• **Exercise brief**: Reproduce the lines of the data below character for character, in their original order.

─── Data under study ───

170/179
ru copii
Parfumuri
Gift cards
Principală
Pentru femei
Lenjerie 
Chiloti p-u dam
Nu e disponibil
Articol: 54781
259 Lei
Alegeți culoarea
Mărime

───

• **Solved exercise**:
170/179
ru copii
Parfumuri
Gift cards
Principală
Pentru femei
Lenjerie 
Chiloti p-u dam
Nu e disponibil
Articol: 54781
259 Lei
Alegeți culoarea
Mărime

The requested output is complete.